* PROBLEM REQUIREMENTS *
Among the entries that follow, some lines contain the word "changes". Show all of them.

(RECORDS SUPPLIED begins)

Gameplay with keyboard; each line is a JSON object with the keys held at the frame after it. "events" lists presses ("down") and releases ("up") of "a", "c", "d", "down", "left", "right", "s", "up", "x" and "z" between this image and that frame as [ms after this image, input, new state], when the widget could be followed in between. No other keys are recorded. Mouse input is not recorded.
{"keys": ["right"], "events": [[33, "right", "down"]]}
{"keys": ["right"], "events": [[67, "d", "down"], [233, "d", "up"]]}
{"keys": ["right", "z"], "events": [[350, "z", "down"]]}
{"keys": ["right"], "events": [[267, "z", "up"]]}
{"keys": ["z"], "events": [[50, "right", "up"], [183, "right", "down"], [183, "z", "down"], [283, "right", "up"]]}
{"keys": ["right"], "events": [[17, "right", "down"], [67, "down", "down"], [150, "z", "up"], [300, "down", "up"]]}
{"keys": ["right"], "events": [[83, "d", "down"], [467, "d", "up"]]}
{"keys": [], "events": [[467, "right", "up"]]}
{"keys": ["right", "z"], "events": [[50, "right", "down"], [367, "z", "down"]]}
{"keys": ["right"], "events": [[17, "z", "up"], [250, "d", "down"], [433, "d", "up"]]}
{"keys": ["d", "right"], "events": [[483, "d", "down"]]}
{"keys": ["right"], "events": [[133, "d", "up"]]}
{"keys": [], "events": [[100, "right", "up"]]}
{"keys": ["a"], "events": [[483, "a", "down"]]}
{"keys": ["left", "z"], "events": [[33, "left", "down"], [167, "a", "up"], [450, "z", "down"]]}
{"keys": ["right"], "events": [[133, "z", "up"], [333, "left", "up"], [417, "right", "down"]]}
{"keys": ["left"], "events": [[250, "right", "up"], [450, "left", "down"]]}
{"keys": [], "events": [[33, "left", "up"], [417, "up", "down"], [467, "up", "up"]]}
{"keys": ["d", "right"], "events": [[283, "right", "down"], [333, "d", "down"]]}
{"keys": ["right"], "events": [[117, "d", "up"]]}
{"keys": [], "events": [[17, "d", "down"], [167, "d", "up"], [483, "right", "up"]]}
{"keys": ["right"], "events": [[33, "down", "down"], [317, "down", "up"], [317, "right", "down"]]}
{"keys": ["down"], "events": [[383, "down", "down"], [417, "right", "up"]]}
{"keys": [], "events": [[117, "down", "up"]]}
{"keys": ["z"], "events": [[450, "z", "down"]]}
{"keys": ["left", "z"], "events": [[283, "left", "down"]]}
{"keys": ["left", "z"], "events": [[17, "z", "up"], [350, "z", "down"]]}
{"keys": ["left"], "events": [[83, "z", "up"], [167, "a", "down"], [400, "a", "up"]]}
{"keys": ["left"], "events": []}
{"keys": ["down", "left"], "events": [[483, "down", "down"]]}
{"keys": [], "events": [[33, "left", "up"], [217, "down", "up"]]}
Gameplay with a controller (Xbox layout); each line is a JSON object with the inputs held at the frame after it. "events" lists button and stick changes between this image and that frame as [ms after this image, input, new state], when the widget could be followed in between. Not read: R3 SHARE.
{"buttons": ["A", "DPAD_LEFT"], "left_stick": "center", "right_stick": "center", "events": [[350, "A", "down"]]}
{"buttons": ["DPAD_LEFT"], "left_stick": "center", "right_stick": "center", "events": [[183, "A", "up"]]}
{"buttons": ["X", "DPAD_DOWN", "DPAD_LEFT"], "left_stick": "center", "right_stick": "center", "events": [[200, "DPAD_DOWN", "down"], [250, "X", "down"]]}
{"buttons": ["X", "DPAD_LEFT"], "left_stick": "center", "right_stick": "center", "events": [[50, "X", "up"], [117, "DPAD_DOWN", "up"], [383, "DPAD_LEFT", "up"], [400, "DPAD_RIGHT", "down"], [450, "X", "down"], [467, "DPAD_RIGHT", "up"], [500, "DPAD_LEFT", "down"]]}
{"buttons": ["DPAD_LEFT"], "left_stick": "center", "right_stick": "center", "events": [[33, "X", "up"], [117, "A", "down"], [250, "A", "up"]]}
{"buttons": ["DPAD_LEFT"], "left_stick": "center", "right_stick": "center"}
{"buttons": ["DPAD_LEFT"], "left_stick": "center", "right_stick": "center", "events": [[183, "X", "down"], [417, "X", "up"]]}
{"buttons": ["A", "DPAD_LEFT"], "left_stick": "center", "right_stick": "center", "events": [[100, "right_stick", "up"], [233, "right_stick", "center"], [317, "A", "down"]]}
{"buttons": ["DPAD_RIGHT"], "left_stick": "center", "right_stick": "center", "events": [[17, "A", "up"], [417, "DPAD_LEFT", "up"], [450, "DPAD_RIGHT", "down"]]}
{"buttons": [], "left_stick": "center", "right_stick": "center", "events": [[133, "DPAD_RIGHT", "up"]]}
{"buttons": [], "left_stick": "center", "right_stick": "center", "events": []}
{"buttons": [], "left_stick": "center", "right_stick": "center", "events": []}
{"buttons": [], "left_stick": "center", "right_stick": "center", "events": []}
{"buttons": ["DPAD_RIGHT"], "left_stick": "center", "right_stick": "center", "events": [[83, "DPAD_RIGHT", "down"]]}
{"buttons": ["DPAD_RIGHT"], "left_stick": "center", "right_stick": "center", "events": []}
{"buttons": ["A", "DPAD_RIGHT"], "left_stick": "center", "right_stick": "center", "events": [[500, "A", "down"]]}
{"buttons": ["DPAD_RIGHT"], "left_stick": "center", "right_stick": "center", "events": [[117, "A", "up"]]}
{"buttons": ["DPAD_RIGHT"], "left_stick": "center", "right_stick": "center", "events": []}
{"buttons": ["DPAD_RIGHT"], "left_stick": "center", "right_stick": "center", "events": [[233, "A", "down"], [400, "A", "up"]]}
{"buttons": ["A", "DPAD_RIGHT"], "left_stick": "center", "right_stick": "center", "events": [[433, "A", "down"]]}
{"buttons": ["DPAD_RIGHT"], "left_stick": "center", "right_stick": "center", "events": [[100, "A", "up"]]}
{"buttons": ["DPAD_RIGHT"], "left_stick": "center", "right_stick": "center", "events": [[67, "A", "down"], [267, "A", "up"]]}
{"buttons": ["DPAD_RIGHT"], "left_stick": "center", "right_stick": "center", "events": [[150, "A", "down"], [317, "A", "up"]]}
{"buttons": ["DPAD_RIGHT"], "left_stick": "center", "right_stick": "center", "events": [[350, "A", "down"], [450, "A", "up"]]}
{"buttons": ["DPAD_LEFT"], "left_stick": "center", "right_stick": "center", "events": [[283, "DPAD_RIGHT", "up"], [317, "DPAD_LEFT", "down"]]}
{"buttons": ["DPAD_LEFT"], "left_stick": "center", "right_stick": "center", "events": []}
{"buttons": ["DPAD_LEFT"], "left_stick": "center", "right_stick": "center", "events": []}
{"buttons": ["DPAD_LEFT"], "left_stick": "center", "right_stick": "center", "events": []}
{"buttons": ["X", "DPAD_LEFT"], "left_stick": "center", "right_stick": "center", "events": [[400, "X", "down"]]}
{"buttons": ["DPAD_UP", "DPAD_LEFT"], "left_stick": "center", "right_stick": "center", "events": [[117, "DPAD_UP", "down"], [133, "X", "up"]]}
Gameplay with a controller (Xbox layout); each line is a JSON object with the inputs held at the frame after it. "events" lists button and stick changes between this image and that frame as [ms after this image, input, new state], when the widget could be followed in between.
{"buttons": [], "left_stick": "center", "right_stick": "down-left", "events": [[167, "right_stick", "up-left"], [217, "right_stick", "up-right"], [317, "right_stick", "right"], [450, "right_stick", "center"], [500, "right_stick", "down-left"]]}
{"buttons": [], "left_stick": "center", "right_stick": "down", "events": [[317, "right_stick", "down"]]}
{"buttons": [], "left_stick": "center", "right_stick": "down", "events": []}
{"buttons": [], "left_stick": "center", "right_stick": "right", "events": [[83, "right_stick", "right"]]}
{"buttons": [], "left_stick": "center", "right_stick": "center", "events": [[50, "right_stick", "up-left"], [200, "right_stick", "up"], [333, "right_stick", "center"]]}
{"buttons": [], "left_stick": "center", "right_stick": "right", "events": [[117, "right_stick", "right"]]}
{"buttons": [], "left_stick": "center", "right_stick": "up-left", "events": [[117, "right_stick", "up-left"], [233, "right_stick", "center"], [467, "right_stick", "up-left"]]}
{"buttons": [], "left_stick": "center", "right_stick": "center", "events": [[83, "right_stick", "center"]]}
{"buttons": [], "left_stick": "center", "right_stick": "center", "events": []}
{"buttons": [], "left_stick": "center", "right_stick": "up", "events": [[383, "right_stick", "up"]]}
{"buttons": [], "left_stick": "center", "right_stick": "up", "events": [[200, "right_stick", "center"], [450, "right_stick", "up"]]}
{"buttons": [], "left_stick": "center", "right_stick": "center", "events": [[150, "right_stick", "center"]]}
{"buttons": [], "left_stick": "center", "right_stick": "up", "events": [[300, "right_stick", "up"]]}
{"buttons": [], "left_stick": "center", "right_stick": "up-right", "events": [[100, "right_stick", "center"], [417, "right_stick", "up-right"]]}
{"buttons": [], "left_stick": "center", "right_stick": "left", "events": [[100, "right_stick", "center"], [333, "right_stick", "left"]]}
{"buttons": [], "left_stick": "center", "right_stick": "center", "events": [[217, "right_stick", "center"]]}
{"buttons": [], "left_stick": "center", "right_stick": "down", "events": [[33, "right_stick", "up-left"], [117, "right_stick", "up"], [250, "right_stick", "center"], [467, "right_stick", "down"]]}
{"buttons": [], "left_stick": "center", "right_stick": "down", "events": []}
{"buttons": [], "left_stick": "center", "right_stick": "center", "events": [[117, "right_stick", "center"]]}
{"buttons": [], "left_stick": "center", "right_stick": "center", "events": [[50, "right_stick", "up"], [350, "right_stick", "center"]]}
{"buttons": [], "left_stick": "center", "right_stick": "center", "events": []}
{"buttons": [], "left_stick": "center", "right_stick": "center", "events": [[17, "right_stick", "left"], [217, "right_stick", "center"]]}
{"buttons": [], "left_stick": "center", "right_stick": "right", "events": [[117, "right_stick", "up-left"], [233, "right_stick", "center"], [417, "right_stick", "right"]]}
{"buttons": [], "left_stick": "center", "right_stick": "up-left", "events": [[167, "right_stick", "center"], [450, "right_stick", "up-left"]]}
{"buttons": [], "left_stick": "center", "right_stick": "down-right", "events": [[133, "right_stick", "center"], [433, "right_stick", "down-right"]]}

(RECORDS SUPPLIED ends)

* EXPECTED ANSWER *
Gameplay with a controller (Xbox layout); each line is a JSON object with the inputs held at the frame after it. "events" lists button and stick changes between this image and that frame as [ms after this image, input, new state], when the widget could be followed in between. Not read: R3 SHARE.
Gameplay with a controller (Xbox layout); each line is a JSON object with the inputs held at the frame after it. "events" lists button and stick changes between this image and that frame as [ms after this image, input, new state], when the widget could be followed in between.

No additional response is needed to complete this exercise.